When you say “warm up”, does it also ramp down slowly, or does it need to start ramping up again after each work package completes? This might be interesting to see graphically, if you have the time. Is it linear? Would we expect the Ultra to take twice as long?
My methodology is probably much more primitive than you might think I am not aware of any way to query the GPU frequency, and the GPU power consumption counter is neither informative nor high resolution, so I simply looked at the output of the Metal trace profiler. There is an indicator that shows the GPU performance state (low, medium, high). The moment a kernel starts executing, the GPU goes into the “medium” state, and it takes it about 10ms to go into the “high” state. I will try to investigate how long it stays in the “high” state after the work is completed, not sure whether the profiler will give me this information.
This is a strange design approach. I wonder if the reason it ramps up slowly is because the packaging approach can’t handle the inrush current required to just step the clocks up. Still, 10ms seems a long time to compensate for that.

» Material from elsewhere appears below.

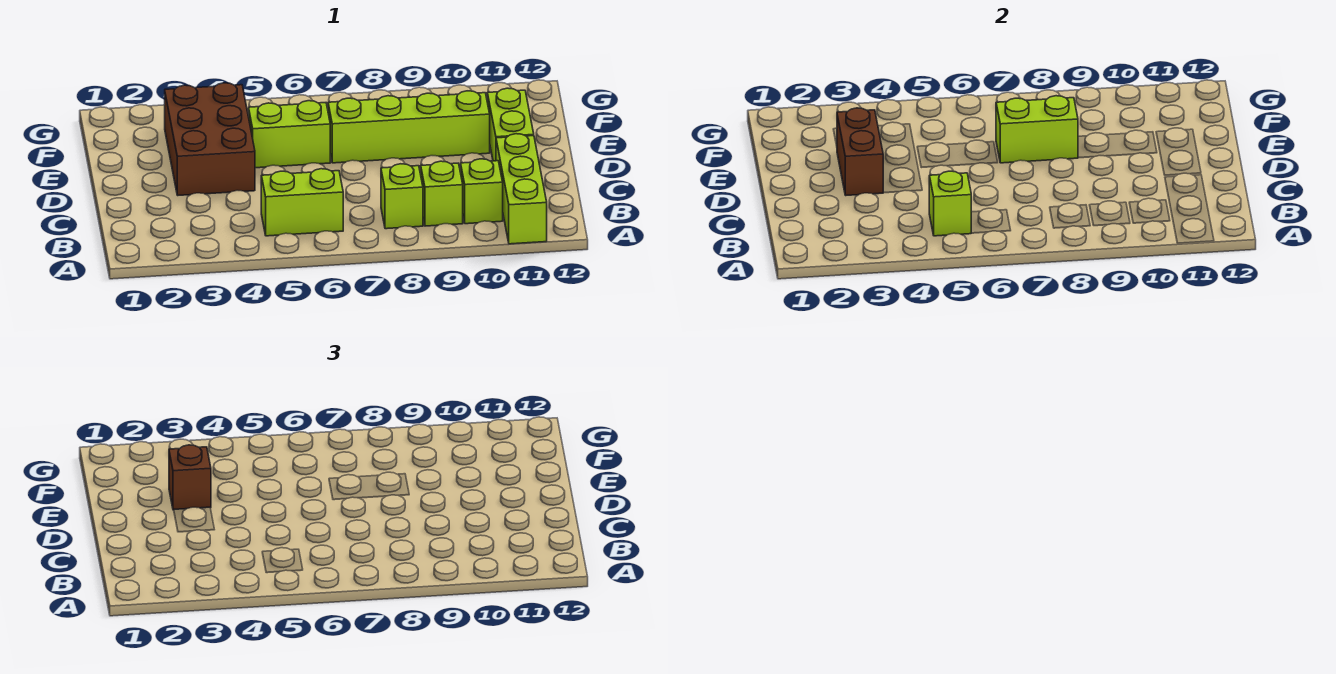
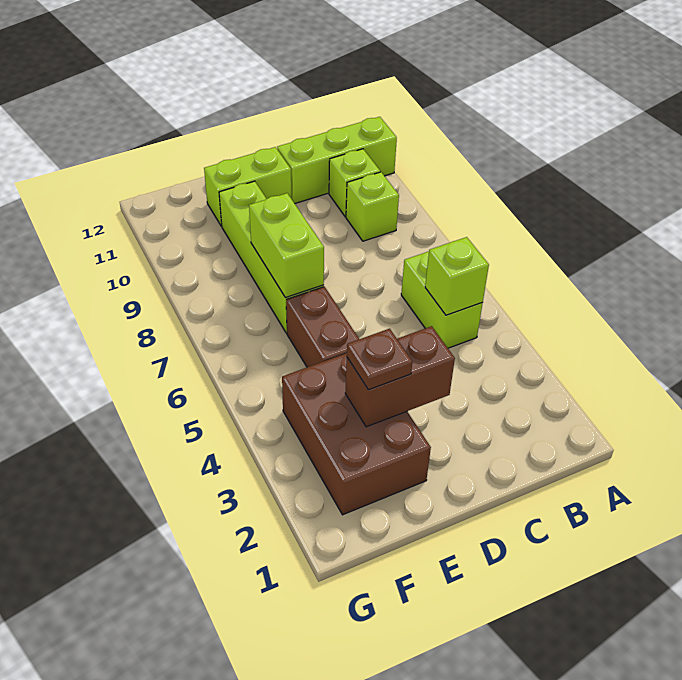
lime brick B8 level 1 -> none
brown brick D3:F4 level 1 -> brown brick E2:F4 level 1
brown brick E3 level 3 -> brown plate E3 level 3
lime brick E5:E6 level 1 -> brown brick E5:E6 level 1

I don’t think it’s strange if you consider that M1 aims to be efficient. It would be wasteful to trigger the high performance mode every time the GPU to render a button, so their solution to keep the clocks low as long as there is no urgent work seems like a reasonable strategy. 10ms is brief enough to appear instantaneous to human perception, and it you can do the work within that period of time - great! If not, we’ll, time to gather those performance reserves.
In other words, you probably don’t care whether your image filter application takes 10ms or 1ms - both is quicker than the button press animation. But you probably care whether it takes 10 seconds or 40 seconds.
In the end, the only class of applications that “suffers” from this style of power management are benchmarks. Abs that’s why benchmarks should include a warmup phase to make sure that they are measuring the correct thing.